Turning to President Obama’s Asian tour, she said “stupid thinking is it is okay on Memorial Day weekend for the Democrat leader to take another U.S. apology lap – this time dissing our vets with claims of the Greatest Generation perpetuating the evil of World War II… that our troops were wrong to end a war that we didn’t start.” Instead of being at Hiroshima, Japan, this weekend, she said, President Obama should have been at Pearl Harbor.


Veterans from various wars stood behind Donald Trump at his May 27 rally

The rally was dedicated to veterans, many of whom hoisted “Veterans for Trump” signs that were distributed by the campaign staff. Pat Smith, mother of Sean Smith, a U.S. State Department official who was killed in the 2012 attack on the U.S. consulate in Benghazi, led the Pledge of Allegiance. Robert Smith (no relation) who has been blind since birth, sang the National Anthem.

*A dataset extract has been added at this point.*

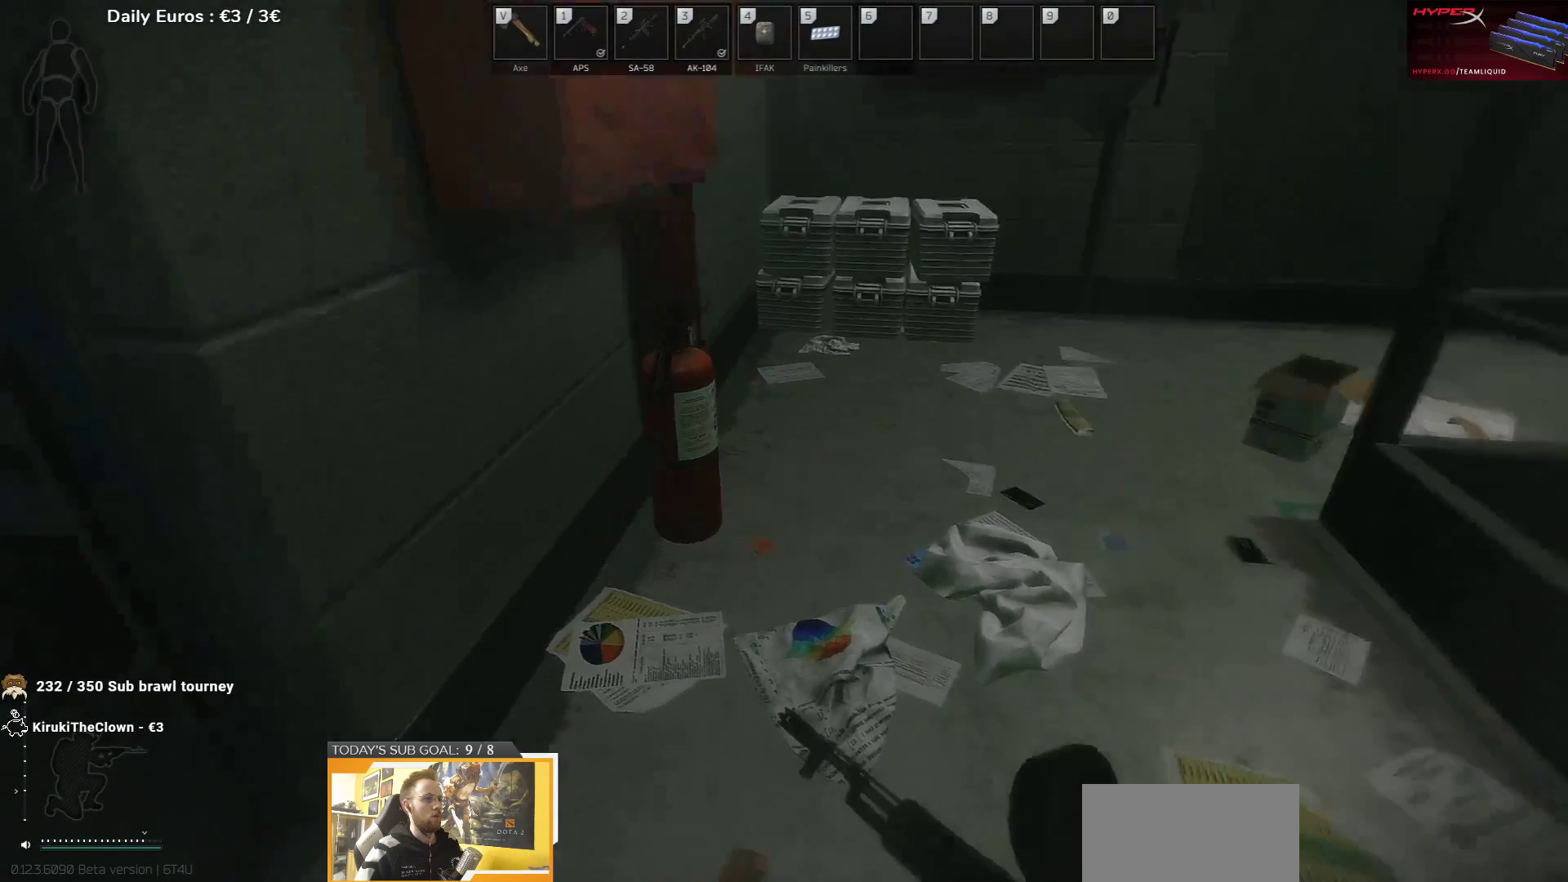
{"keys": [], "events": [[500, "s", "up"]]}
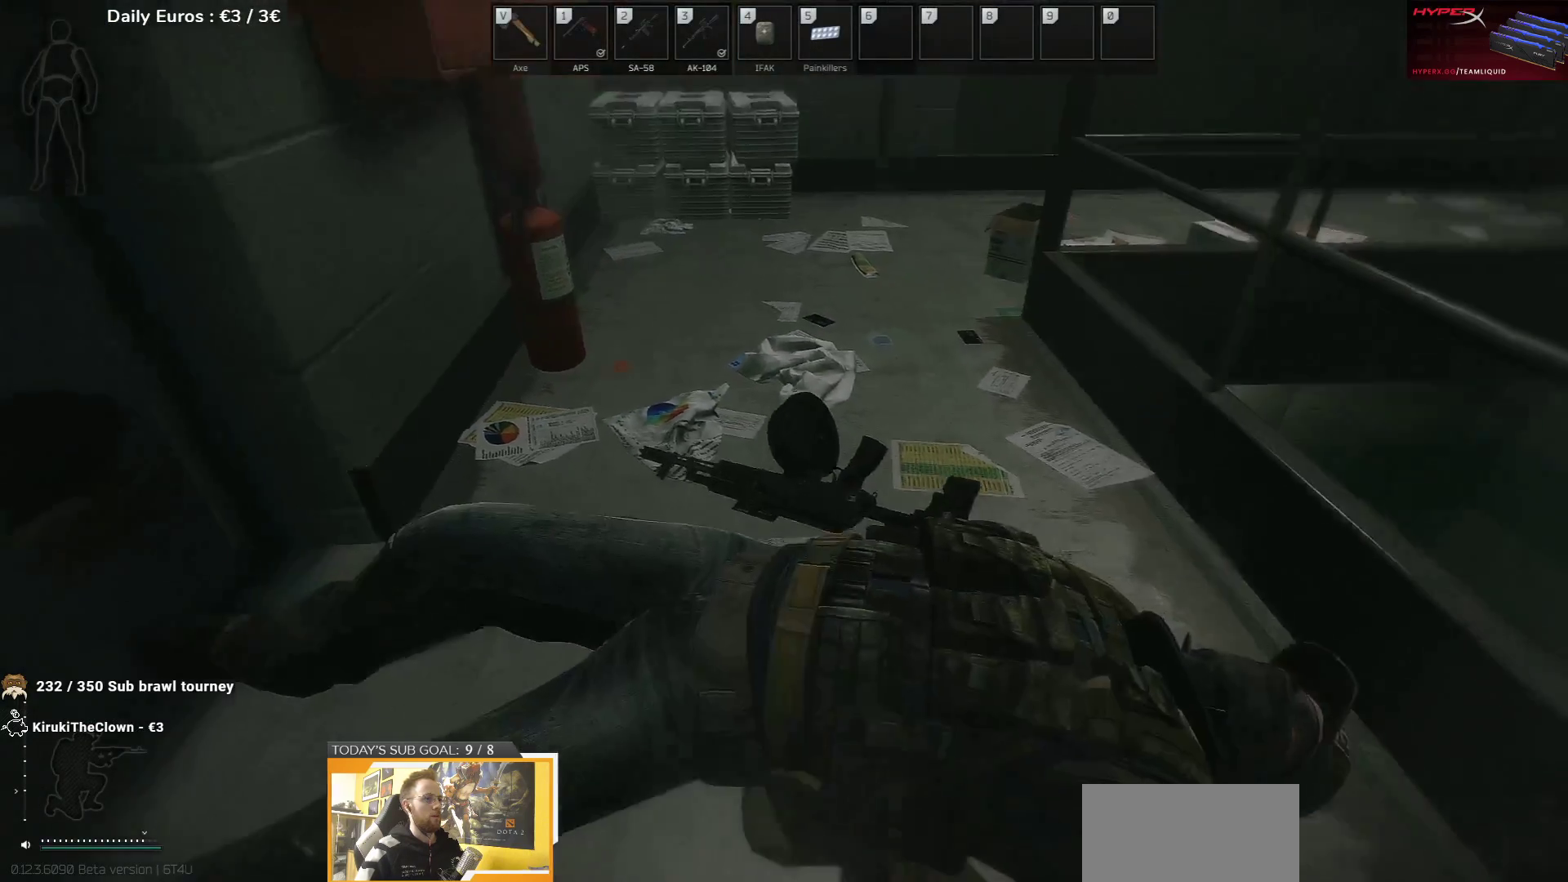
{"keys": [], "events": []}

Trump called up a group of veterans to stand behind him and be recognized, among them Republican U.S. Congress Members Darrell Issa and Duncan Hunter, both of whom have endorsed him. Another elected official who spoke in Trump’s behalf was Assemblywoman Melissa Melendez of Riverside County, a U.S. Navy veteran.


U.S. Rep. Darrell Issa

Amplifying on Trump’s demand to have Mexico build a wall to keep illegal migrants from crossing into the United States, Maria Espinoza, national director of the Remembrance Project, introduced two mothers who told of their sons being killed in traffic accidents by undocumented immigrants.

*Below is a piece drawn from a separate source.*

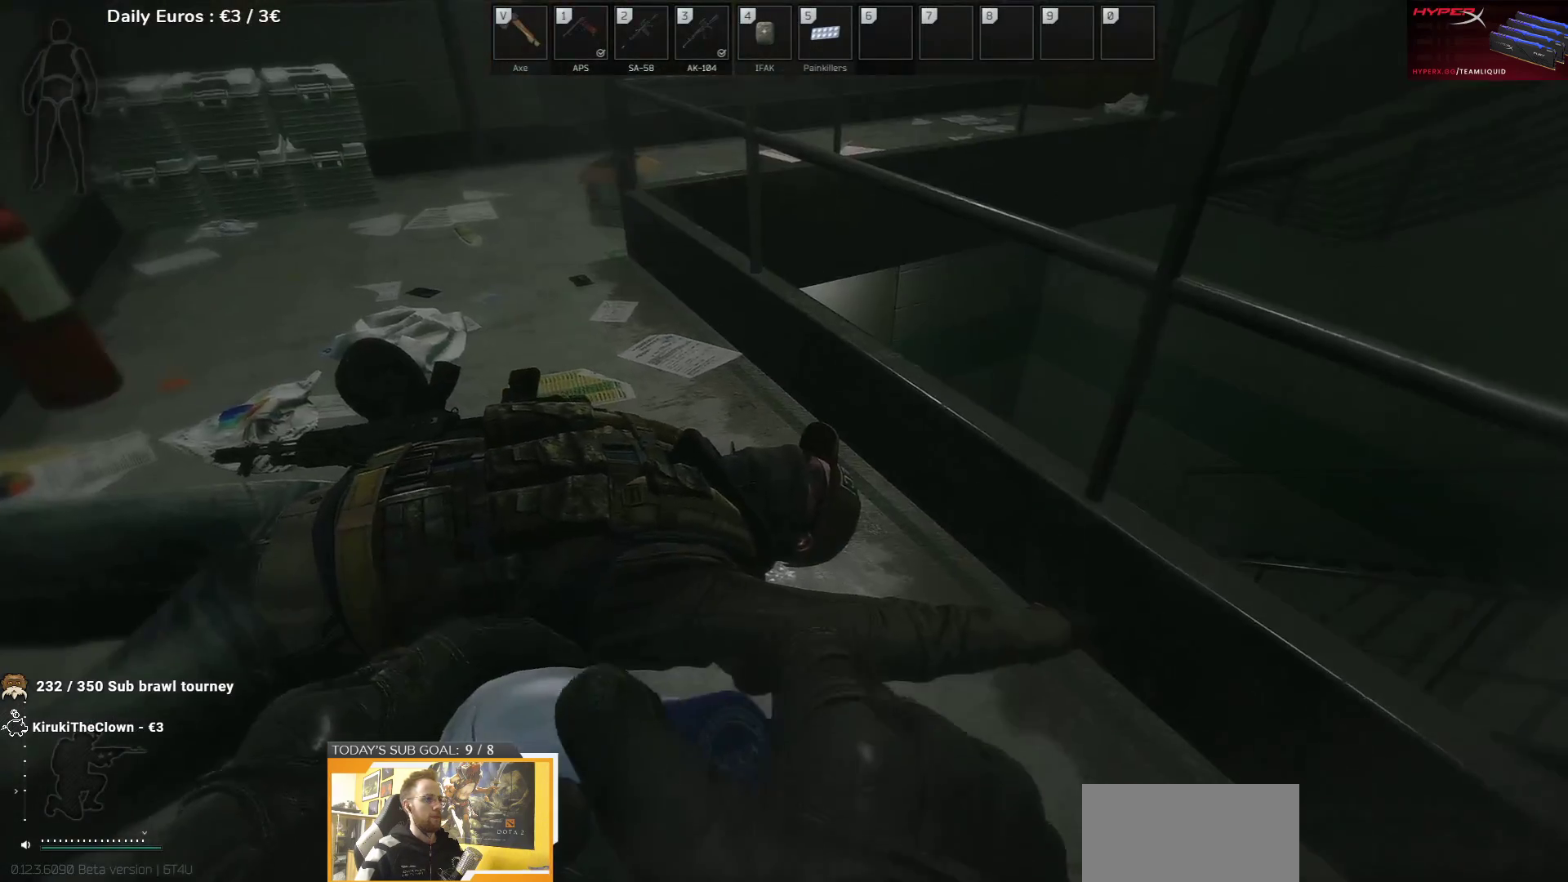
{"keys": [], "events": []}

Among the thousands of attendees were Bruce Herbert, a Campo resident, who said of Trump: “He loves America and he loves the military. I think he will be good all around. He’s a well-educated man, a successful businessman, and that is what this country needs. This country needs someone to turn this country around and I think Trump is the man to do it.”

Debbie Abel of El Cajon confided that she likes Trump a lot, especially since “he sounds exactly like my father, he really does. I am originally from New York, and he has the same inflections.” Besides that, she added, “I like what he is all about. He is a no-nonsense guy and I think he will make America great again. I believe in him; I really do.”

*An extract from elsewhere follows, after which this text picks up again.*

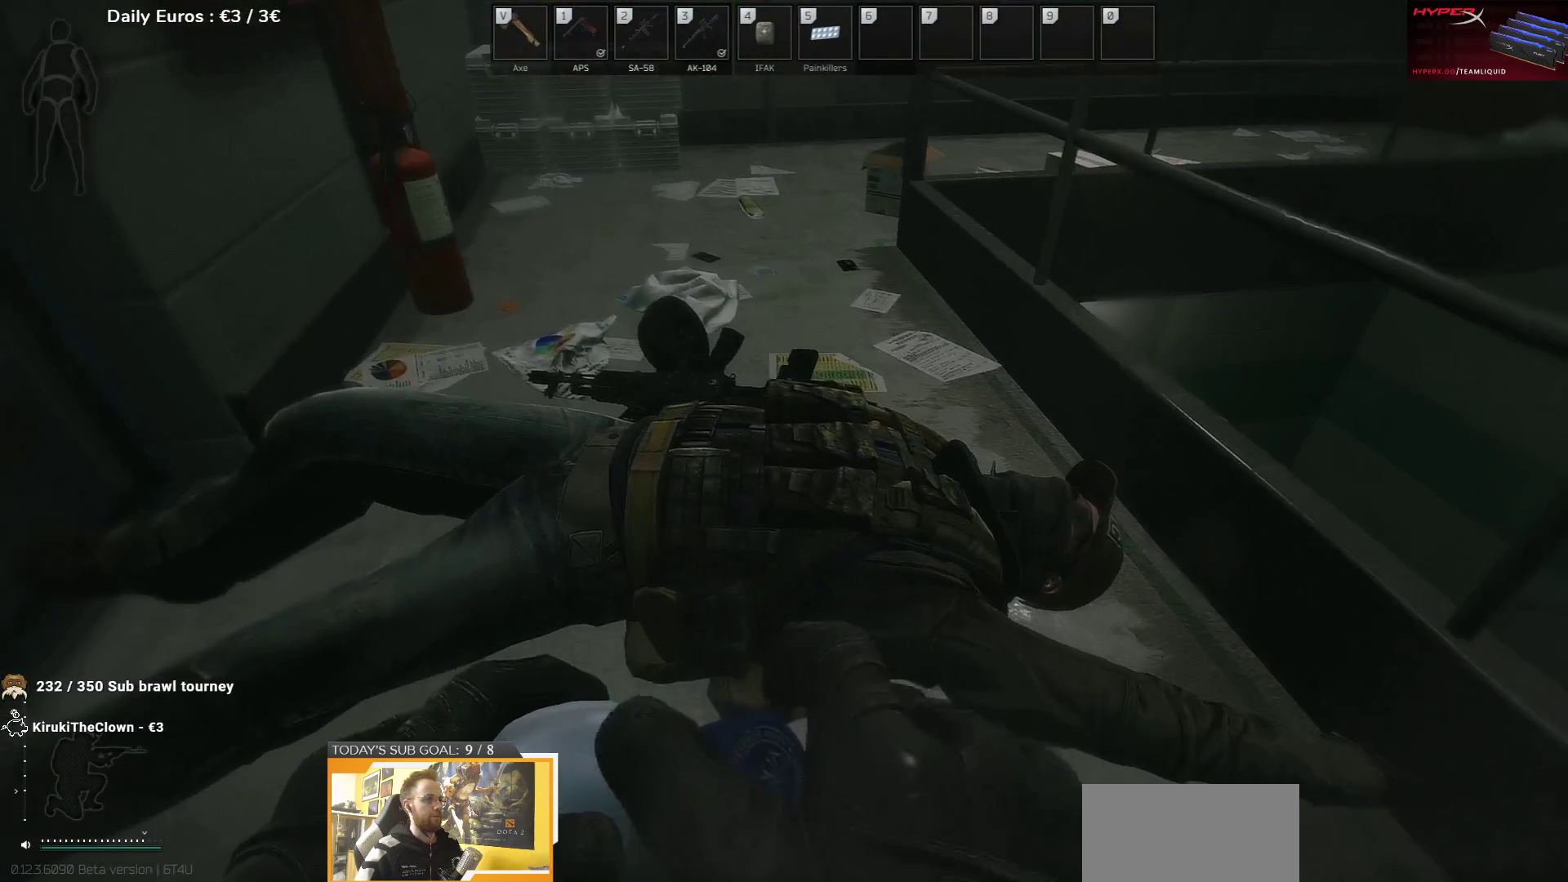
{"keys": [], "events": []}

Her friend, Tim Ashby, said Trump “seems to be for the common man. I think he is speaking my language. I want to clean up the immigration system.”


From left, Tim Ashby, Freda Lee and Debbie Abel voice signify their support for Donald Trump

Likewise Freda Lee from Rancho Bernardo opined that Trump “is standing up for the silent majority. We’ve been told to sit down and shut up for so long, we don’t have a voice in anything. Whatever we vote for gets turned over by the Congress or whomever. Our country needs this change.

“I am a legal immigrant to this country from Northern Ireland,” she said. “So I know what it took for our family to get into our country way back when. America is not what it once was; it’s not the land of opportunity anymore. We need to get back to being that; we need to get to the top of the mountain again!”


Protester Robert Dillinger with a TRUMP anagram

Outside the convention center, where a variety of groups protested, including those led by the Democratic party and another group, primarily of Mexican-Americans who had assembled at Chicano Park, there were greatly different ideas.
One, expressed by Democrat Robert Dillinger of San Diego, was spelled out on a sign he carried spelling out the acronym Trump. It read Tyrannical; Reckless; Unhinged; Maligner, Plutocrat.”

Of the Democratic race to oppose Trump – expected to be settled by California’s June 7 primary election—Derringer said, “I am not a fan of Hillary but I’ll hold my nose and vote for her.”

Police officers and Sheriff’s deputies were out in force in front of the Convention Center on Harbor Drive as well as inside the meeting place. There were a couple of protesters inside who were escorted out, and a reported three arrests outside during or immediately after the rally. While most attendees and protesters dispersed quickly and quietly, some lingered to taunt and shove each other and, in some cases, the police. That resulted in a reported 35 arrests.